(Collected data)
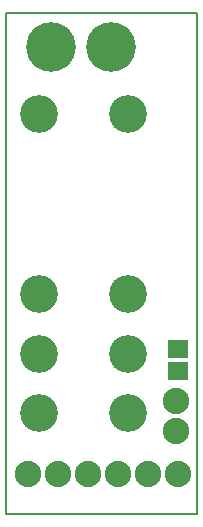
<source format=gbr>
G04 DipTrace 2.4.0.2*
%INtopmask.gbr*%
%MOIN*%
%ADD11C,0.006*%
%ADD27C,0.1655*%
%ADD31C,0.1261*%
%ADD33R,0.0671X0.0592*%
%ADD35C,0.088*%
%FSLAX44Y44*%
G04*
G70*
G90*
G75*
G01*
%LNTopMask*%
%LPD*%
D35*
X4690Y5253D3*
X5690D3*
X6690D3*
X7690D3*
X8690D3*
X9690D3*
X9628Y6690D3*
Y7690D3*
D33*
X9690Y8692D3*
Y9440D3*
D31*
X8001Y17252D3*
X5049D3*
X8001Y11244D3*
Y9260D3*
Y7275D3*
X5049Y11244D3*
Y9260D3*
Y7275D3*
D27*
X5440Y19504D3*
X7440D3*
%LNBoardOutline*%
X3940Y3940D2*
D11*
X10316D1*
Y20629D1*
X3940D1*
Y3940D1*
M02*

</source>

BRIEF:
Pictures aside, reproduce all of the data exactly.

RESPONSE:
<source format=gbr>
G04 DipTrace 2.4.0.2*
%INtopmask.gbr*%
%MOIN*%
%ADD11C,0.006*%
%ADD27C,0.1655*%
%ADD31C,0.1261*%
%ADD33R,0.0671X0.0592*%
%ADD35C,0.088*%
%FSLAX44Y44*%
G04*
G70*
G90*
G75*
G01*
%LNTopMask*%
%LPD*%
D35*
X4690Y5253D3*
X5690D3*
X6690D3*
X7690D3*
X8690D3*
X9690D3*
X9628Y6690D3*
Y7690D3*
D33*
X9690Y8692D3*
Y9440D3*
D31*
X8001Y17252D3*
X5049D3*
X8001Y11244D3*
Y9260D3*
Y7275D3*
X5049Y11244D3*
Y9260D3*
Y7275D3*
D27*
X5440Y19504D3*
X7440D3*
%LNBoardOutline*%
X3940Y3940D2*
D11*
X10316D1*
Y20629D1*
X3940D1*
Y3940D1*
M02*

</source>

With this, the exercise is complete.